The Bertschi Center is a pre-kindergarten through 5th grade independent school located on Capitol Hill in Seattle.
The school has grown steadily since its inception in 1975, starting with the renovation of an existing church on the site,
and adding more renovated structures as it grew. Miller Hull reviewed with Bertschi their existing facilities and developed
a phased renovation and master plan program for their entire site. With the completion of the new Bertschi
Center, the school now occupies the east side of an entire block along a busy neighborhood street. The scale of the distinctive
concrete form on the east facade of the new building on the south of campus acts as a counterpoint to the old church steeple on
the north, anchoring the edges of the school with iconic elements. It contains a large glazed opening that allows views into the
gym/performance space and reflects to the community the activities within the school. The 12,290 SF building also contains art
and music classrooms, an art gallery and below grade parking. An internal site walkway provides a
safe link to new and existing play areas and buildings, pulling the entire campus together. A parent and staff passion for native
habitat helped influence a design which fosters urban wildlife and provides areas for outdoor education and a connection to nature
that is often missing on school sites. Large roll up glass doors open the gym to the all-weather synthetic turf playfield which
eliminates irrigation, minimizes maintenance costs and allows all school events to take place here.

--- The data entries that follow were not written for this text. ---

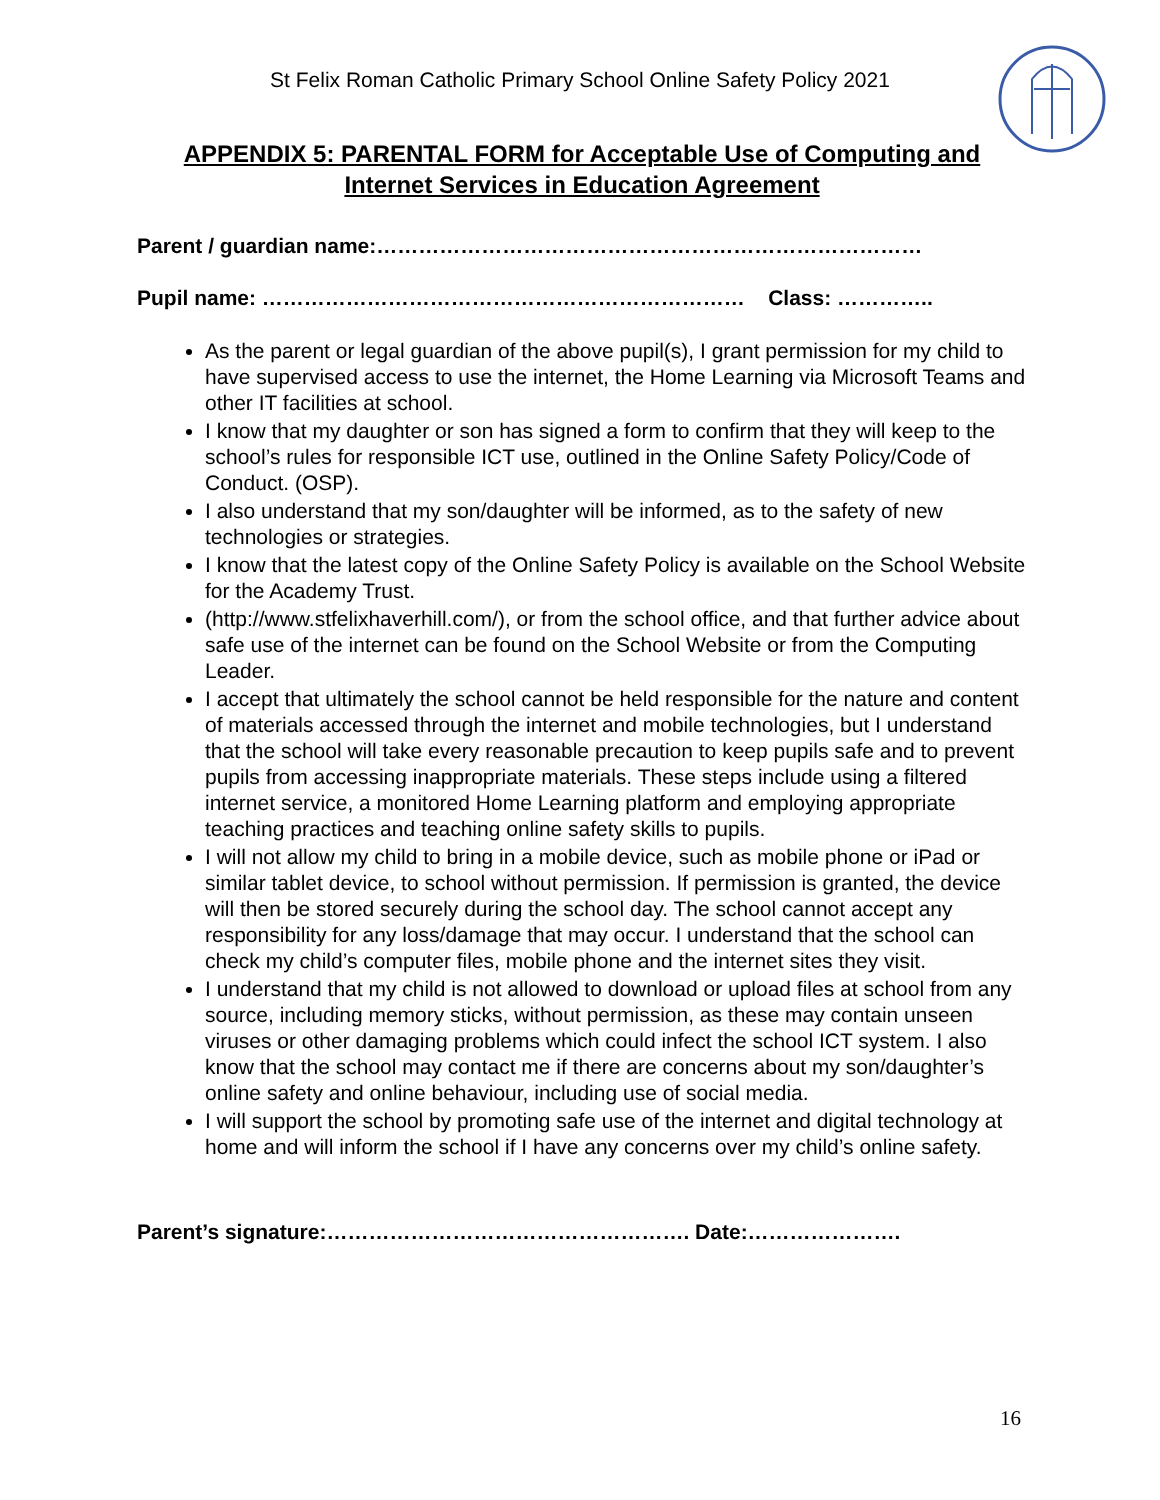St Felix Roman Catholic Primary School Online Safety Policy 2021
APPENDIX 5: PARENTAL FORM for Acceptable Use of Computing and Internet Services in Education Agreement
Parent / guardian name:……………………………………………………………………
Pupil name: …………………………………………………………… Class: …………..
As the parent or legal guardian of the above pupil(s), I grant permission for my child to have supervised access to use the internet, the Home Learning via Microsoft Teams and other IT facilities at school.
I know that my daughter or son has signed a form to confirm that they will keep to the school’s rules for responsible ICT use, outlined in the Online Safety Policy/Code of Conduct. (OSP).
I also understand that my son/daughter will be informed, as to the safety of new technologies or strategies.
I know that the latest copy of the Online Safety Policy is available on the School Website for the Academy Trust.
(http://www.stfelixhaverhill.com/), or from the school office, and that further advice about safe use of the internet can be found on the School Website or from the Computing Leader.
I accept that ultimately the school cannot be held responsible for the nature and content of materials accessed through the internet and mobile technologies, but I understand that the school will take every reasonable precaution to keep pupils safe and to prevent pupils from accessing inappropriate materials. These steps include using a filtered internet service, a monitored Home Learning platform and employing appropriate teaching practices and teaching online safety skills to pupils.
I will not allow my child to bring in a mobile device, such as mobile phone or iPad or similar tablet device, to school without permission. If permission is granted, the device will then be stored securely during the school day. The school cannot accept any responsibility for any loss/damage that may occur. I understand that the school can check my child’s computer files, mobile phone and the internet sites they visit.
I understand that my child is not allowed to download or upload files at school from any source, including memory sticks, without permission, as these may contain unseen viruses or other damaging problems which could infect the school ICT system. I also know that the school may contact me if there are concerns about my son/daughter’s online safety and online behaviour, including use of social media.
I will support the school by promoting safe use of the internet and digital technology at home and will inform the school if I have any concerns over my child’s online safety.
Parent’s signature:……………………………………………. Date:………………….
16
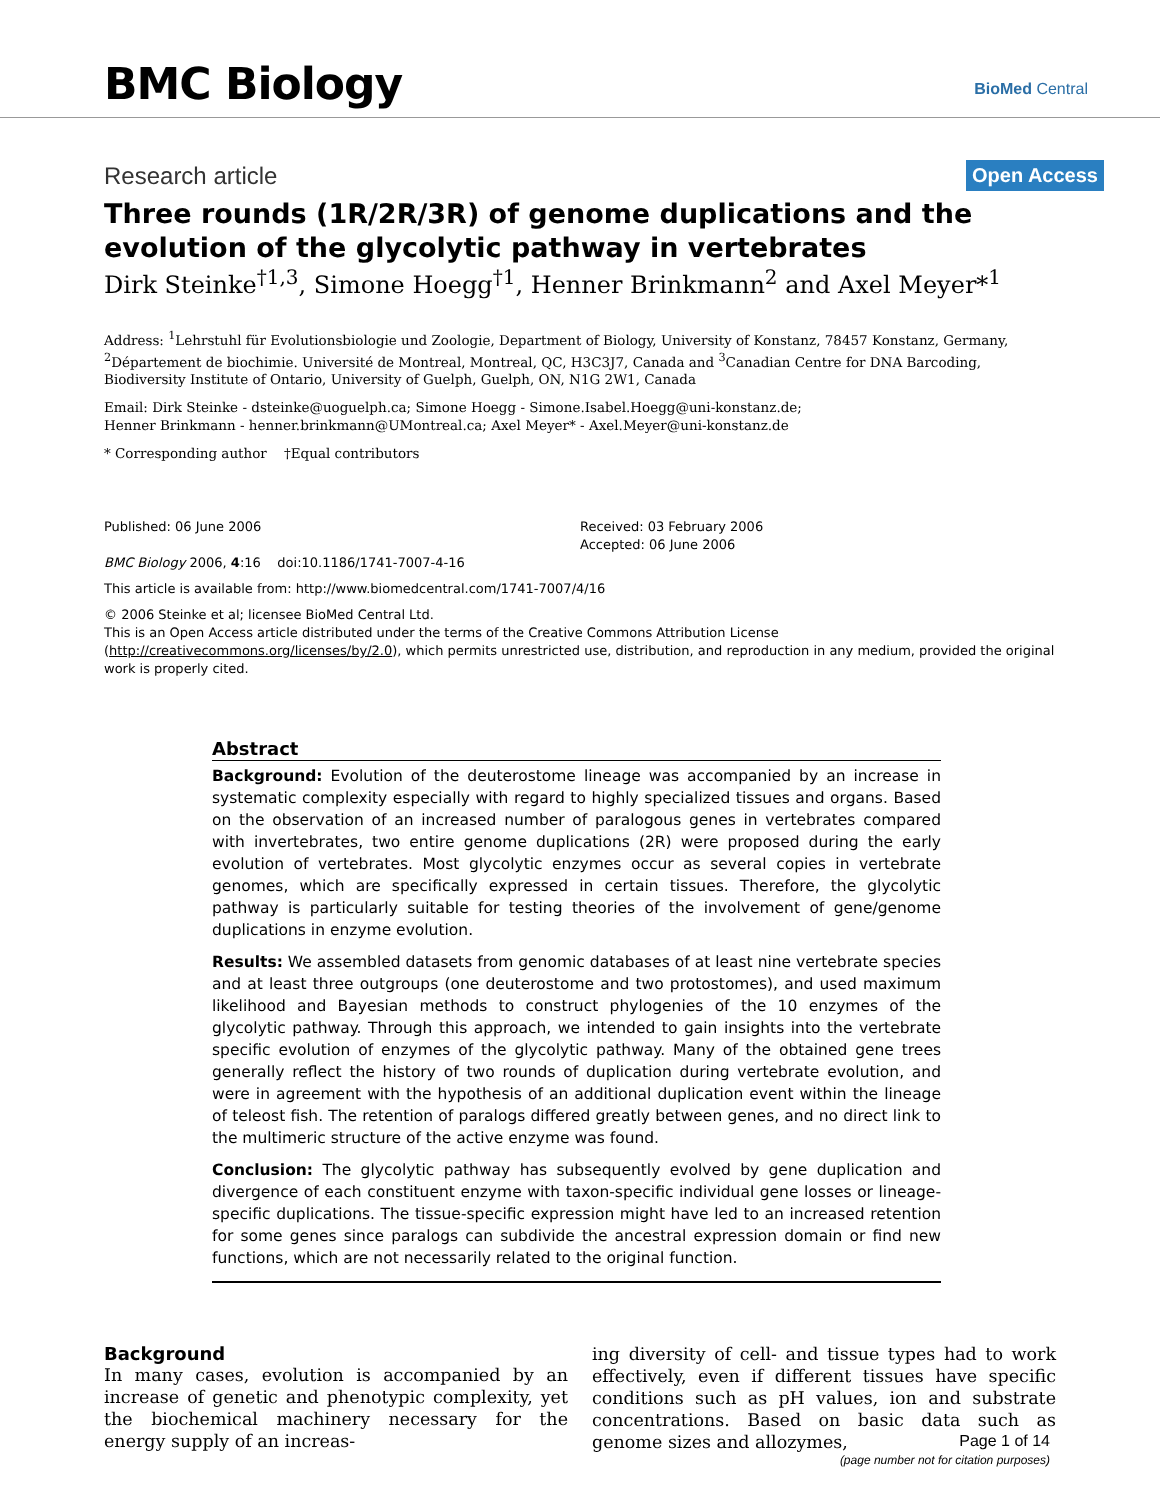BMC Biology BioMed Central
Research article Open Access
Three rounds (1R/2R/3R) of genome duplications and the evolution of the glycolytic pathway in vertebrates
Dirk Steinke<sup>†1,3</sup>, Simone Hoegg<sup>†1</sup>, Henner Brinkmann<sup>2</sup> and Axel Meyer*<sup>1</sup>
Address: <sup>1</sup>Lehrstuhl für Evolutionsbiologie und Zoologie, Department of Biology, University of Konstanz, 78457 Konstanz, Germany, <sup>2</sup>Département de biochimie. Université de Montreal, Montreal, QC, H3C3J7, Canada and <sup>3</sup>Canadian Centre for DNA Barcoding, Biodiversity Institute of Ontario, University of Guelph, Guelph, ON, N1G 2W1, Canada
Email: Dirk Steinke - dsteinke@uoguelph.ca; Simone Hoegg - Simone.Isabel.Hoegg@uni-konstanz.de;
Henner Brinkmann - henner.brinkmann@UMontreal.ca; Axel Meyer* - Axel.Meyer@uni-konstanz.de
* Corresponding author †Equal contributors
Published: 06 June 2006
BMC Biology 2006, 4:16 doi:10.1186/1741-7007-4-16
Received: 03 February 2006
Accepted: 06 June 2006
This article is available from: http://www.biomedcentral.com/1741-7007/4/16
© 2006 Steinke et al; licensee BioMed Central Ltd.
This is an Open Access article distributed under the terms of the Creative Commons Attribution License (http://creativecommons.org/licenses/by/2.0), which permits unrestricted use, distribution, and reproduction in any medium, provided the original work is properly cited.
Abstract
Background: Evolution of the deuterostome lineage was accompanied by an increase in systematic complexity especially with regard to highly specialized tissues and organs. Based on the observation of an increased number of paralogous genes in vertebrates compared with invertebrates, two entire genome duplications (2R) were proposed during the early evolution of vertebrates. Most glycolytic enzymes occur as several copies in vertebrate genomes, which are specifically expressed in certain tissues. Therefore, the glycolytic pathway is particularly suitable for testing theories of the involvement of gene/genome duplications in enzyme evolution.
Results: We assembled datasets from genomic databases of at least nine vertebrate species and at least three outgroups (one deuterostome and two protostomes), and used maximum likelihood and Bayesian methods to construct phylogenies of the 10 enzymes of the glycolytic pathway. Through this approach, we intended to gain insights into the vertebrate specific evolution of enzymes of the glycolytic pathway. Many of the obtained gene trees generally reflect the history of two rounds of duplication during vertebrate evolution, and were in agreement with the hypothesis of an additional duplication event within the lineage of teleost fish. The retention of paralogs differed greatly between genes, and no direct link to the multimeric structure of the active enzyme was found.
Conclusion: The glycolytic pathway has subsequently evolved by gene duplication and divergence of each constituent enzyme with taxon-specific individual gene losses or lineage-specific duplications. The tissue-specific expression might have led to an increased retention for some genes since paralogs can subdivide the ancestral expression domain or find new functions, which are not necessarily related to the original function.
Background
In many cases, evolution is accompanied by an increase of genetic and phenotypic complexity, yet the biochemical machinery necessary for the energy supply of an increas-
ing diversity of cell- and tissue types had to work effectively, even if different tissues have specific conditions such as pH values, ion and substrate concentrations. Based on basic data such as genome sizes and allozymes,
Page 1 of 14
(page number not for citation purposes)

Miller Hull worked with the students to focus on other sustainable strategies. There is a high degree of environmental consciousness
among the children, which has been fostered by the teachers. All of the sustainable features of the building and it’s systems are
recorded and made available to the children as part of the curriculum thru a touch screen monitor located in the art gallery. A
rain water harvesting system stores roof runoff in large cisterns; one, below grade in the parking garage and two others, above
grade in galvanized steel cisterns which have become playful forms in the play areas. Level indicators measure the amount of rainwater
stored and flow meters record the amount of rain water used for toilet flushing and irrigation to the native, drought tolerant landscape.
Photo voltaic panels displayed as tree-like elements are part of a renewable energy system which supplies 6.6% of the buildings energy requirements.
A weather station on the roof correlates daily conditions with energy use and production. A green roof covers the entry canopy.
A conscious effort was made to choose building and site materials that are sustainable and have the lowest long term impact on the environment.
Recycled and locally available materials were used and the life cycle of materials was also considered.
The project is LEED™ Gold certified.